You don’t run into this sort of range often. The recital, the opening salvo in the Steinway Society’s 2004-05 series at the little hall in downtown San Jose, began with the jewel-like brilliance of Ravel. It then moved to a quietly eruptive work by Prutsman himself, before engaging the sparkling and densely clanging sonorities of Stravinsky’s “Three Movements from Petrouchka.” The pianist infused this rarely performed work with a pin-your-ears-back energy that’s more typically encountered in jazz.
Prutsman knows how to hook an audience: A lanky figure, he sat in a molded-plastic chair, his knees barely fitting beneath the keyboard, and, at moments of high drama, twisted his body away from listeners, so they saw nothing but his back.
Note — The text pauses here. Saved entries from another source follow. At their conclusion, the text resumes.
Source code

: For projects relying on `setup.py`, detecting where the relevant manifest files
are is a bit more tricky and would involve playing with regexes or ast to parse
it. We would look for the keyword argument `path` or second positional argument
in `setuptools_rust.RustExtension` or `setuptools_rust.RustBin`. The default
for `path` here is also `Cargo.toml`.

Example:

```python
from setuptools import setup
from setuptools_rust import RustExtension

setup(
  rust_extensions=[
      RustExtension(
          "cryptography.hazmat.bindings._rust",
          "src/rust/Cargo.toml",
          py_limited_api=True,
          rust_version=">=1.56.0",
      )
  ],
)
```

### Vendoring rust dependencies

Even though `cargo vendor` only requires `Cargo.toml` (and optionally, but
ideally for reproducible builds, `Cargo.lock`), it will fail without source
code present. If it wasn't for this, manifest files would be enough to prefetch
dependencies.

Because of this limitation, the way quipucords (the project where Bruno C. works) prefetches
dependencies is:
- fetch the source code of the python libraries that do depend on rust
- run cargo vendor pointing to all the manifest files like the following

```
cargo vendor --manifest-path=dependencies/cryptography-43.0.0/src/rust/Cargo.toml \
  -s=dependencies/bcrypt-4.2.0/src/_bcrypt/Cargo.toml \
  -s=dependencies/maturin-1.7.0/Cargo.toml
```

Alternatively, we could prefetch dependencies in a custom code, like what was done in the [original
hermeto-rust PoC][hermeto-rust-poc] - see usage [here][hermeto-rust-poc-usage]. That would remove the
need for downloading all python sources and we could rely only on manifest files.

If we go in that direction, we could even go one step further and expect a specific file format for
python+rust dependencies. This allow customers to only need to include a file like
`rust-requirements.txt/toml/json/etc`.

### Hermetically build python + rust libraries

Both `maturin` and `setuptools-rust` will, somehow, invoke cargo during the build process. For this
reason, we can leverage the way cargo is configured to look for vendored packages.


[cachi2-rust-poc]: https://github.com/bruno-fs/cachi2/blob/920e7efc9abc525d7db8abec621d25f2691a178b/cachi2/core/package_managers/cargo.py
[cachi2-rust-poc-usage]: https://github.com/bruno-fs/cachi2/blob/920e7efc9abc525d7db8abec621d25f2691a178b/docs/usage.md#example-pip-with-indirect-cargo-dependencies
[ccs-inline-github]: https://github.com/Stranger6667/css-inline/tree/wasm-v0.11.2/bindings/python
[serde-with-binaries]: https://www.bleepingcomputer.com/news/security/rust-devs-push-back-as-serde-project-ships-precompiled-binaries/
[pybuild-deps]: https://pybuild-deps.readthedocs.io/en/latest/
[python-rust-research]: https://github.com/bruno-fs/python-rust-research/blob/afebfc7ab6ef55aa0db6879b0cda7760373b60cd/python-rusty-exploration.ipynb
Miles Davis, master of mystery, perfected this move. Prutsman is pretty good at it.
He played Ravel’s “Miroirs” with deep, liquid beauty. As the music shimmered and darted about, soaked with arpeggios, you could see the choreography of the performance: Prutsman’s hands mined for harmonies at opposite ends of the keyboard, joined in descending cross-handed sequences, like dancers in a pas de deux, then separated, the left hand rippling up toward the right’s high trills.
On “Alborada del gracioso (Morning Song of the Jester),” the work’s fourth movement, Prutsman evoked rapturous Spanish guitar-strumming effects, his fingers creasing the keyboard with glissandos. These infamous slides have drawn blood from the fingers of more legendary Ravel interpreters, but Prutsman seemed to have no problem with them.
Then, on to “Tannery Pond,” Prutsman’s evocation of a rustic spot in New York: There were stirrings and tadpole dartings of notes, somewhat impressionistic, but more fidgety and harder-edged. It led neatly into the Stravinsky, with its gleaming surfaces and jabbing rhythms. Prutsman, shoulders bouncing, inhabited this piece, with its droll humor, amazing melodies, demon chords and drilling finish.
Encore, anyone? Prutsman slowed down for a song, he said, “my father used to sing.” It was Irving Berlin’s “What’ll I Do,” seasoned with heartfelt chords that had the taste of jazz pianist Bill Evans, who loved Ravel.